As always, professionals who also know Jesus as their Rescuer and King have an additional mission: communicating God’s truth and ways, the Gospel and the sanctified life, through their work. But now, that mission expands its targeted audience to include their offspring. Working from home, with kids, is a laboratory for demonstrating the grace-fueled ways of God to our children within our professional callings.

This reality immediately brings to my mind a culture-shaping passage of Scripture where Moses addresses a newly independent nation:

You shall love the Lord your God with all your heart and with all your soul and with all your might. And these words that I command you today shall be on your heart. You shall teach them diligently to your children, and shall talk of them when you sit in your house and when you walk by the way, and when you lie down, and when you rise. –Deuteronomy 6:5

Moses, within God’s empowerment, calls on a nation to teach God’s ways to their children in formal and informal ways. Teaching happened in any and every moment, even “when you sit in your house” (you know, that place we’ve been forbidden to leave for the next…how many days now?).

Believing parents, gifted with the opportunity to work from home, are suddenly more exposed to their children than ever before. In a manner that parallels the challenge Moses gave to a nation, this unanticipated time with our kids can be redeemed, capitalized upon. The way we do our work from home can teach the ways of God to our kids.

The way we do our work from home can teach the ways of God to our kids.

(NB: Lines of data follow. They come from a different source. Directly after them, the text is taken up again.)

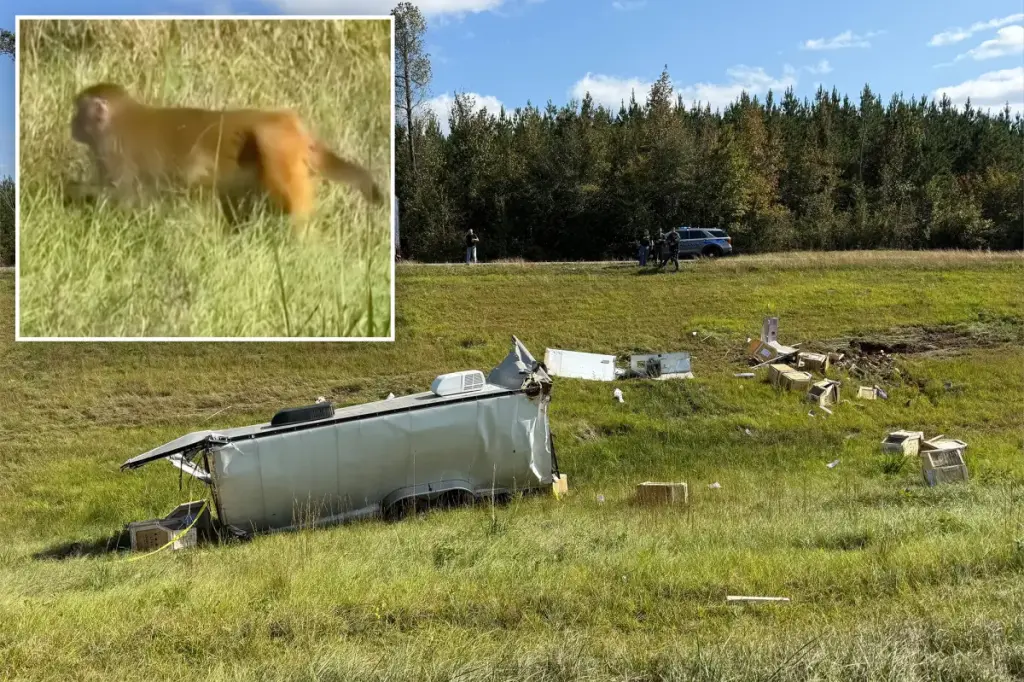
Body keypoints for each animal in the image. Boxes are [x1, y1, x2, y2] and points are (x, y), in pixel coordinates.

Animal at [67, 82, 385, 235]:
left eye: (78, 111)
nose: (72, 123)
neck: (117, 120)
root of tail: (293, 126)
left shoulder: (113, 151)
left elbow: (124, 198)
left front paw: (76, 197)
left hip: (278, 146)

There are innumerable opportunities to teach the ways of God through our work. The sky is the limit, but let’s get the ball rolling:

  • When you’ve asked for focused time, but they keep asking for that next snack, you have a chance to say, “Because I love God, I work hard. I do my best to stay focused, be diligent with my time, and be productive since I’m doing this as if for God’s reputation.” (Colossians 3:23)
  • When they overhear you tell your manager the reason you didn’t pick up the phone earlier, you’re demonstrating, “Because I love God, I’m honest. I use truth when it helps me, as well as when it reflects poorly on my actions.” (Colossians 3:9)
  • When they interrupt your focus with a quarrel or provide a raucous soundtrack to your sales pitch, you’ve got the perfect opportunity to show, “Because I love God, and have experienced the joy of His Gospel, I show patience and grace, even if it may not have been deserved. I am constantly aware of the way I don’t deserve God’s unmerited favor.” (Ephesians 4:1b-2)
  • When co-workers express words, tones, and ideas threatening to fill your family’s minds with hopelessness and fear, you have an incredible moment to reinforce, “Because I love and know God through His gospel, I can live in hope.” (2 Corinthians 4:16)

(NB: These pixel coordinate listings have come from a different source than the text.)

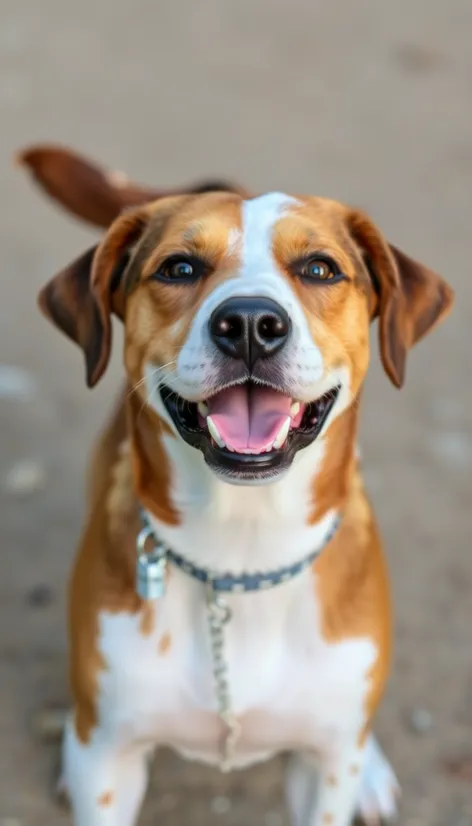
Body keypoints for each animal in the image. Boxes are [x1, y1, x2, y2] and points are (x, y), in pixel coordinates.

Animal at [18, 146, 454, 824]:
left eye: (320, 269)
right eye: (179, 267)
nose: (250, 322)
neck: (243, 549)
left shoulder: (323, 772)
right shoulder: (109, 766)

Don’t get me wrong, working from home is a challenge. But how we work is an opportunity to teach the ways of God to our children like we may have otherwise missed. And they are watching, listening, mimicking, and learning more than we realize.

They are watching, listening, mimicking, and learning more than we realize.

Just this month, my 4-year-old bundle of emotion, opinion, and, yes, joy, plopped down beside me as I was cranking out calls and words-per-minute with gusto. I vaguely noticed the flutter of sounds and colorful explosion of paper that meant she was engaging in arts and crafts with equal fervor. I was thrilled, assuming this meant she wasn’t noticing me and wouldn’t need my attention. Before I knew it, she was crawling up onto my lap, trying to show me the product she had newly stamped off the Pre-K assembly line.

With the kind of beaming pride that betrayed the depth of her desire to be just like her parents, she displayed a self-fabricated ID tag, complete with a retractable clip she’d procured from a long-forgotten toy bin.

She compared it to the ID tag I was wearing out of thoughtless habit and her intention was clear: she, too, was ready for work. Her hand-written name across the top completed the narrative I should have instinctually realized, this image-bearing wonder was being forged and formed by watching me work. Even deeper than an ID badge, she may one day wear faith, identity, habits, ethics, and reactions with their origin in an unforeseen and unprecedented season of watching her parents working at home.

Let’s leverage this season to teach, formally and informally, the grace and joy of the gospel and the wisdom and peace of God’s ways. What if our children’s generation was able discover the wonder of God’s merciful love more deeply than the previous 10 generations combined? And simply because, during a nationwide quarantine, we chose to teach of His grace while we worked in our houses, while we walked down our streets, while we tucked them into bed, and while we stayed home from our morning commutes?